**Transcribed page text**
↓
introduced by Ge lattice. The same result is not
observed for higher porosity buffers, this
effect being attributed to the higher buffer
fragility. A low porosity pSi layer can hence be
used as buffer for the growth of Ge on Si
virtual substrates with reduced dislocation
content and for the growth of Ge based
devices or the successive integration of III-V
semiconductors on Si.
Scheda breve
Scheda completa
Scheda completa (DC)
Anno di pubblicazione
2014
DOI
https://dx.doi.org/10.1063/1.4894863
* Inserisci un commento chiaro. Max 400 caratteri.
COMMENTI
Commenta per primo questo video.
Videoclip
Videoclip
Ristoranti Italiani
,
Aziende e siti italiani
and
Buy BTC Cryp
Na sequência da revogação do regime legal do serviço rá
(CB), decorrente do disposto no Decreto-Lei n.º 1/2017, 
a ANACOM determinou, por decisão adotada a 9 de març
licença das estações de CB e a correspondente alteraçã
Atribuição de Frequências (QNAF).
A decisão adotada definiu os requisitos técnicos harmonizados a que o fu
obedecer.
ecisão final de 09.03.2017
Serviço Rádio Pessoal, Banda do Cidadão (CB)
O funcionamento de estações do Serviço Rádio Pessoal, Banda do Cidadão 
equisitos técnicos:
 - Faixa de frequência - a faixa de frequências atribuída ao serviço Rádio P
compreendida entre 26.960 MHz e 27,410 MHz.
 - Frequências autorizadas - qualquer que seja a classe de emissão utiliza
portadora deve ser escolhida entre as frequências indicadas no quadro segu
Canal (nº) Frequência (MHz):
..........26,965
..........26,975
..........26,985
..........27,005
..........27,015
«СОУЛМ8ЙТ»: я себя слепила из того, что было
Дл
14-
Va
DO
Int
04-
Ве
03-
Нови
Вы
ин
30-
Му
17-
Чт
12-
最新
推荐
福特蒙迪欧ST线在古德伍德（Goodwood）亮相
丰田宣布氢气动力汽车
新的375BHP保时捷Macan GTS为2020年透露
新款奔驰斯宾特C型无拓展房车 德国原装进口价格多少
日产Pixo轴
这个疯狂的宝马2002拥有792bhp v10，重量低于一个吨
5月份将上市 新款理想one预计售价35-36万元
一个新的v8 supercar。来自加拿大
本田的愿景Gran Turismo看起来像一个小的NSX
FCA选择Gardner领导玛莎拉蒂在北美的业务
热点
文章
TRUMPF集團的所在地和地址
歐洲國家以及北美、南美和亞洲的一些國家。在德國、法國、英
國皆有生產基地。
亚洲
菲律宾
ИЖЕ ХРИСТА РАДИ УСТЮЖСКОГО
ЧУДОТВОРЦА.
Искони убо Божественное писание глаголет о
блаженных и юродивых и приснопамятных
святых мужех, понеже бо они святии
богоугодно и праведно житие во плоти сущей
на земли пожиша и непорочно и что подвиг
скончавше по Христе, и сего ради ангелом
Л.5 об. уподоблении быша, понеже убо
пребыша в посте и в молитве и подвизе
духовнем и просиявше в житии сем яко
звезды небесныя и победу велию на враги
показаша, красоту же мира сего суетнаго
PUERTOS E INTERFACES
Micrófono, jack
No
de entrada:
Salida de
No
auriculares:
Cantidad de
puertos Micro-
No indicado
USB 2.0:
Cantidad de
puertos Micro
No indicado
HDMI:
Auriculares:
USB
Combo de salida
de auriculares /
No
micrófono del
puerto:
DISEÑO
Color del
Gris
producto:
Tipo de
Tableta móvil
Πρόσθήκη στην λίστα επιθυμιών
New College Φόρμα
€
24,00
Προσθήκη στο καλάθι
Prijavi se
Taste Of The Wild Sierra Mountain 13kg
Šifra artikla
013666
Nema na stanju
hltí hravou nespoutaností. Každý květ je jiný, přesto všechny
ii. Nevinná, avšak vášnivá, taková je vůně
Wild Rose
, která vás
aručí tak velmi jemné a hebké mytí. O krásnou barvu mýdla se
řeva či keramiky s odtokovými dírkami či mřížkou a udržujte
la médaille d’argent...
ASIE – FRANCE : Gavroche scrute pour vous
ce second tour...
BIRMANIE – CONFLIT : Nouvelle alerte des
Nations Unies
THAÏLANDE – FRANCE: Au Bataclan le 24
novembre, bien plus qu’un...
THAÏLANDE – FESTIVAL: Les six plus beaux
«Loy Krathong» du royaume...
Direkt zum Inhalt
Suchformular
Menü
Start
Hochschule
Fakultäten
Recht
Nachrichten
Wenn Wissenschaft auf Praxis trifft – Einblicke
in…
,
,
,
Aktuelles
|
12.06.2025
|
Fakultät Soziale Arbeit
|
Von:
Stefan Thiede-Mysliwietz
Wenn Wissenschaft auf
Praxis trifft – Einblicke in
↑
**PROBLEM DESCRIPTION**
Reproduce the lines from the first one through the line containing "скончавше по Христе, и сего ради ангелом", with both ends included.

**EXERCISE OUTPUT**
introduced by Ge lattice. The same result is not
observed for higher porosity buffers, this
effect being attributed to the higher buffer
fragility. A low porosity pSi layer can hence be
used as buffer for the growth of Ge on Si
virtual substrates with reduced dislocation
content and for the growth of Ge based
devices or the successive integration of III-V
semiconductors on Si.
Scheda breve
Scheda completa
Scheda completa (DC)
Anno di pubblicazione
2014
DOI
https://dx.doi.org/10.1063/1.4894863
* Inserisci un commento chiaro. Max 400 caratteri.
COMMENTI
Commenta per primo questo video.
Videoclip
Videoclip
Ristoranti Italiani
,
Aziende e siti italiani
and
Buy BTC Cryp
Na sequência da revogação do regime legal do serviço rá
(CB), decorrente do disposto no Decreto-Lei n.º 1/2017, 
a ANACOM determinou, por decisão adotada a 9 de març
licença das estações de CB e a correspondente alteraçã
Atribuição de Frequências (QNAF).
A decisão adotada definiu os requisitos técnicos harmonizados a que o fu
obedecer.
ecisão final de 09.03.2017
Serviço Rádio Pessoal, Banda do Cidadão (CB)
O funcionamento de estações do Serviço Rádio Pessoal, Banda do Cidadão 
equisitos técnicos:
 - Faixa de frequência - a faixa de frequências atribuída ao serviço Rádio P
compreendida entre 26.960 MHz e 27,410 MHz.
 - Frequências autorizadas - qualquer que seja a classe de emissão utiliza
portadora deve ser escolhida entre as frequências indicadas no quadro segu
Canal (nº) Frequência (MHz):
..........26,965
..........26,975
..........26,985
..........27,005
..........27,015
«СОУЛМ8ЙТ»: я себя слепила из того, что было
Дл
14-
Va
DO
Int
04-
Ве
03-
Нови
Вы
ин
30-
Му
17-
Чт
12-
最新
推荐
福特蒙迪欧ST线在古德伍德（Goodwood）亮相
丰田宣布氢气动力汽车
新的375BHP保时捷Macan GTS为2020年透露
新款奔驰斯宾特C型无拓展房车 德国原装进口价格多少
日产Pixo轴
这个疯狂的宝马2002拥有792bhp v10，重量低于一个吨
5月份将上市 新款理想one预计售价35-36万元
一个新的v8 supercar。来自加拿大
本田的愿景Gran Turismo看起来像一个小的NSX
FCA选择Gardner领导玛莎拉蒂在北美的业务
热点
文章
TRUMPF集團的所在地和地址
歐洲國家以及北美、南美和亞洲的一些國家。在德國、法國、英
國皆有生產基地。
亚洲
菲律宾
ИЖЕ ХРИСТА РАДИ УСТЮЖСКОГО
ЧУДОТВОРЦА.
Искони убо Божественное писание глаголет о
блаженных и юродивых и приснопамятных
святых мужех, понеже бо они святии
богоугодно и праведно житие во плоти сущей
на земли пожиша и непорочно и что подвиг
скончавше по Христе, и сего ради ангелом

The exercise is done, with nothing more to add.